Berlins Wetter live in Münchenstein

Das Schaulager zeigt bis am 22. Oktober David Claerbouts Grossprojektion «Olympia», eine ebenso meditative wie faszinierende Begegnung mit dem Phänomen Zeit. Gezeigt wird natürliche Erosion in Echtzeit.

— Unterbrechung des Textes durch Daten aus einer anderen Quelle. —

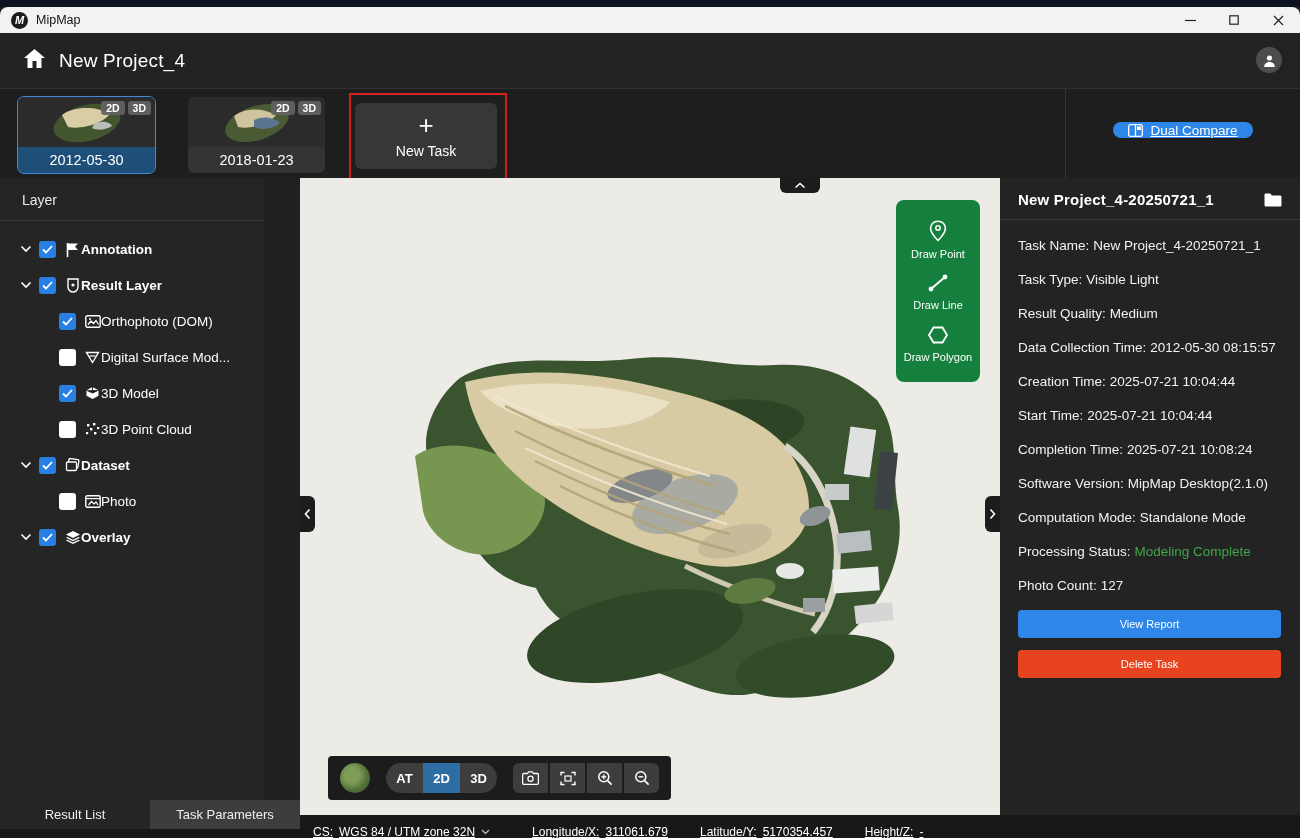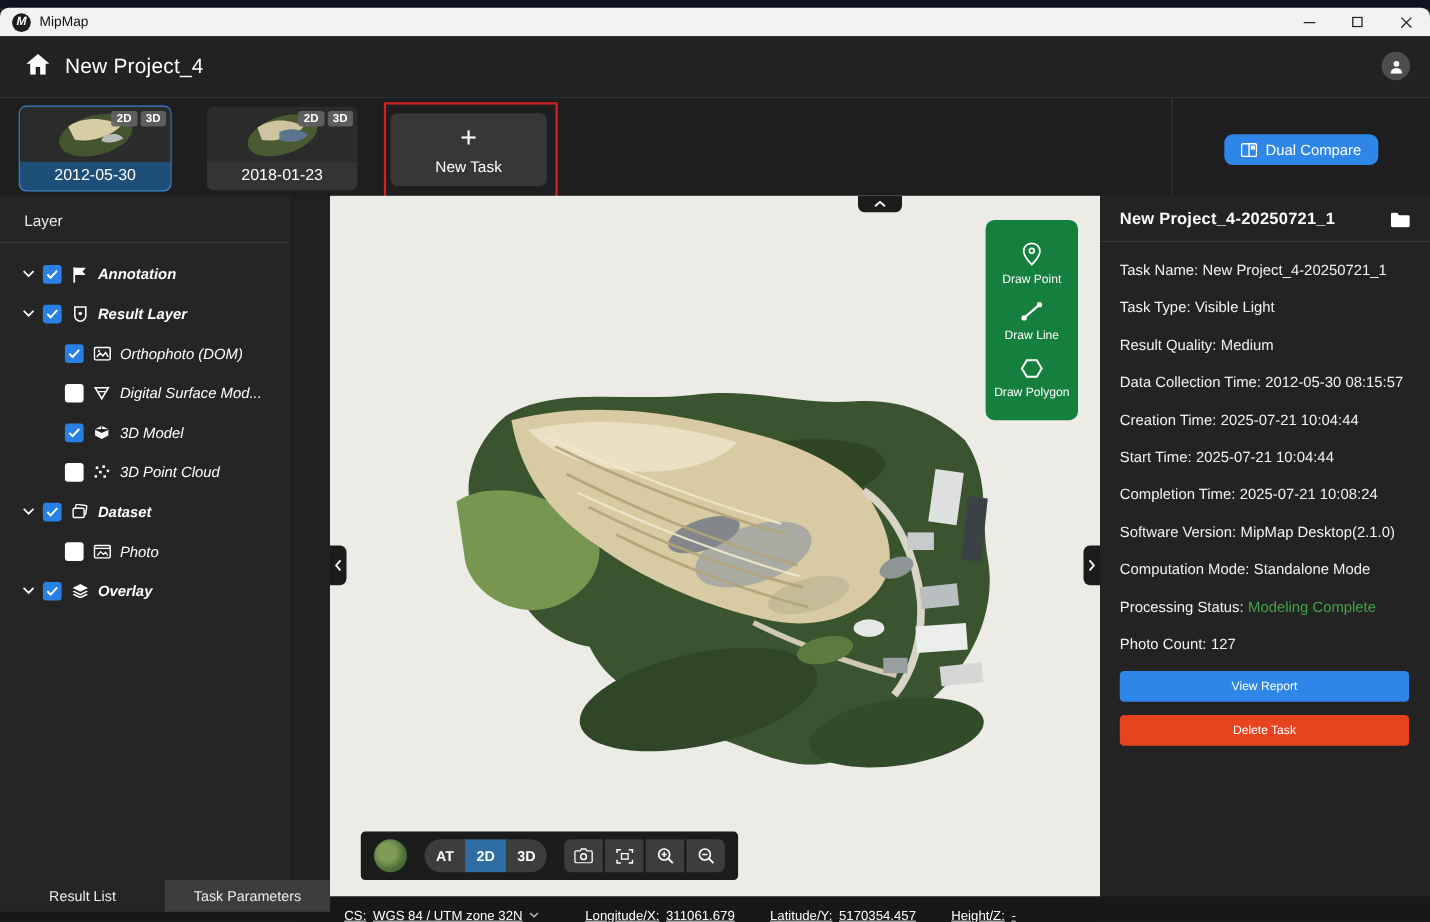"Dual Compare" .dual-compare-btn { height: 28px -> 16px; text-decoration: none -> underline }
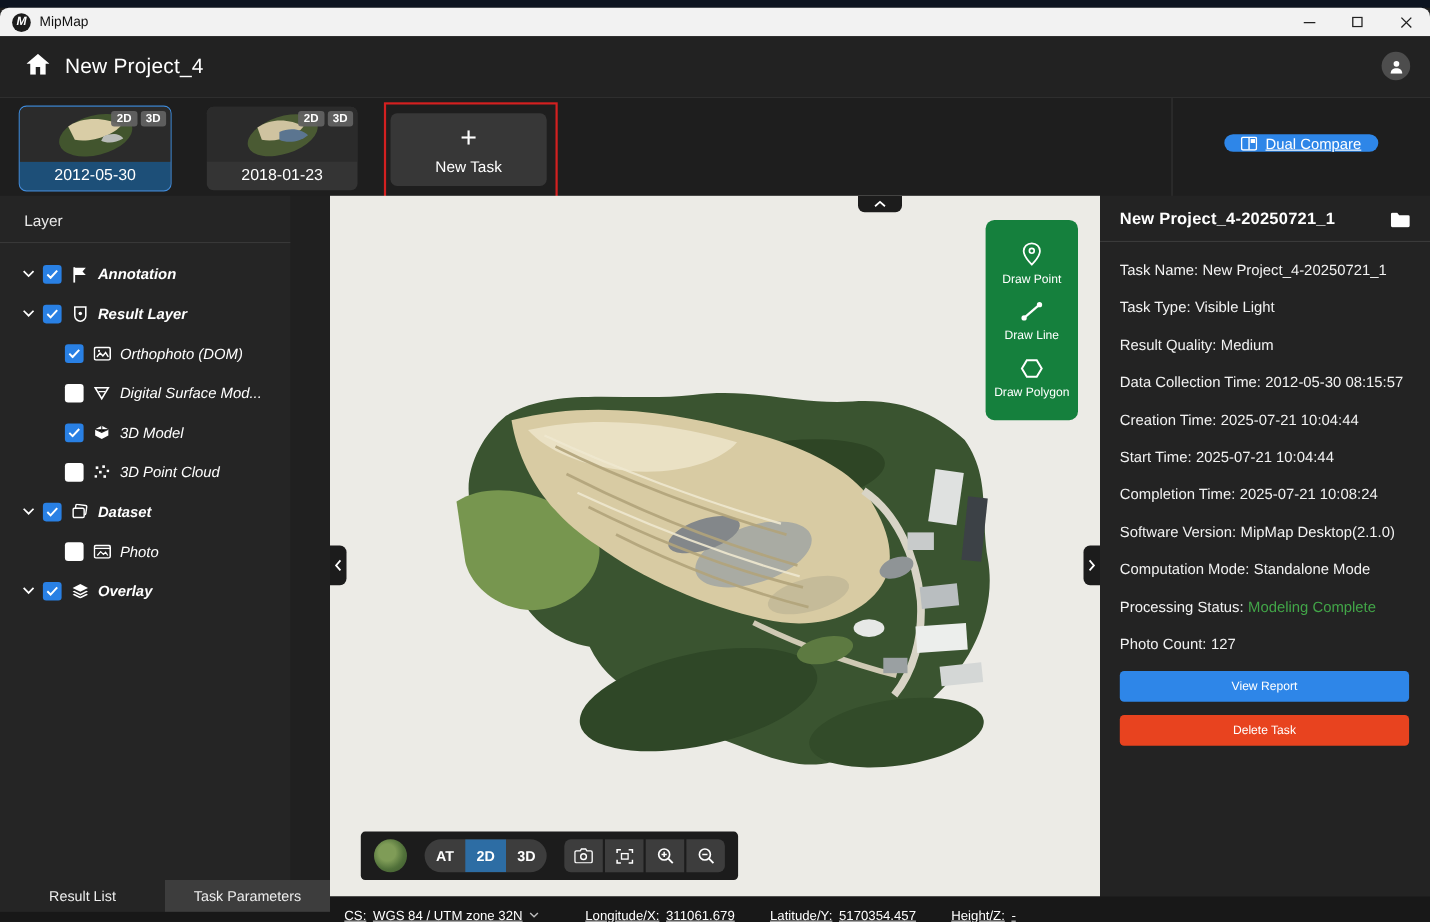"Annotation" .tlabel { font-style: italic -> none; margin-left: 8px -> none }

Eine ungewöhnliche Erfahrung von Zeit: David Claerbouts «Olympia» im Schaulager.  Foto: zVg / Tom Bisig, Basel.
Eine ungewöhnliche Erfahrung von Zeit: David Claerbouts «Olympia» im Schaulager. Foto: zVg / Tom Bisig, Basel.

Thomas Brunnschweiler

Das abgedunkelte Parterre des Schaulagers verfügt momentan durch die Projektionen des Werks über das 1936 eingeweihte Olympiastadion von Berlin über einen eigentümlichen Sog. Wer sich nicht vorgängig über das Projekt kundig gemacht hat, glaubt, eine Kamera fahre langsam um das reale martialische Olympia-Stadion herum. Doch man stutzt: Wo sind die Menschen? Wirkt nicht alles zu perfekt? Tatsächlich hat der belgische Künstler David Claerbout das Stadion in jahrelanger Arbeit Stein um Stein digital rekonstruiert. Mithilfe eines Spezialisten für Computerspiele wurde die virtuelle Parallelwelt so programmiert, dass seit März 2016 der Monumentalbau dem natürlichen Zerfall preisgegeben ist – und dies in Echtzeit. Ausgelegt ist der Alterungsprozess auf tausend Jahre. Damit übersteigt die Dimension dieses Werkes den menschlichen Zeit- und Vorstellungshorizont bei weitem. Die Betrachtenden fühlen sich zurückgeworfen auf ihre eigene Vergänglichkeit, die sie hindert, nur schon einen Zehntel des Verlaufs mitzuerleben.

Schwindelerregende Dimensionen

Das Projekt «Olympia» mit dem Untertitel «Der Zerfall des Berliner Olympiastadions in Echtzeit über einen Zeitraum von tausend Jahren» ist «eine schwindelerregende Reflexion über Zeit und Wahrnehmung». Es steht in wohltuendem Kontrast zum Tempo der Zeit und zur Ungeduld, stets Neues zu konsumieren. Die zwei grossformatigen Projektionen machen «das gleichmütige Fliessen der Zeit ohne Filmschnitt auf eine fast körperliche Weise spürbar», wie es im Begleittext heisst. Auf der querformatigen Leinwand lässt sich während einer Stunde die einmalige Umrundung des Stadions miterleben. Die hochformatige Leinwand zeigt dagegen statische Aufnahmen des neoklassizistischen Gebäudekomplexes: Bodenausschnitte, Gräser, Bäume, Architekturdetails und Statuen von Athleten.

Besondere Öffnungszeiten

Der 48-jährige David Claerbout ist mit dem Schaulager und der Sammlung der Emanuel-Hoffmann-Stiftung eng verbunden. Er spielt mit dem Titel seines jüngsten Werkes auf den tausendjährigen Herrschaftsanspruch des Dritten Reiches an. Dessen Geist brachte dieses Stadion in Berlin hervor, in dem die deutsche Führung 1936 ihr ideologisches Konstrukt demonstrierte. Nun wird dieses Konstrukt gleichsam demontiert und der biologischen Zeit der Natur und der Lebenserwartung eines Menschen gegenübergestellt. Himmel und Tageszeiten werden vom realen Wetter in Berlin bestimmt. Die aktuellen Wetterdaten und der Sonnenstand fliessen in das digital berechnete Stadion ein. Damit Besucherinnen und Besucher auch Sonnenaufgänge oder einen Vollmond erleben können, bietet das Schaulager besondere Öffnungszeiten an.

David Claerbout: «Olympia», Schaulager, Ruchfeldstrasse 19, Münchenstein; Eintritt gratis; kostenlose Führungen sonntags um 13.30 Uhr. www.schaulager.org. Besondere Öffnungszeiten: Sonnenaufgang, 20.8. 5.30–18 Uhr; 3.9., 6–18 Uhr. Sonnenuntergang, 22.9., 13–20 Uhr; 13.10. 13–19 Uhr; Vollmond, 5.10., 13–21 Uhr.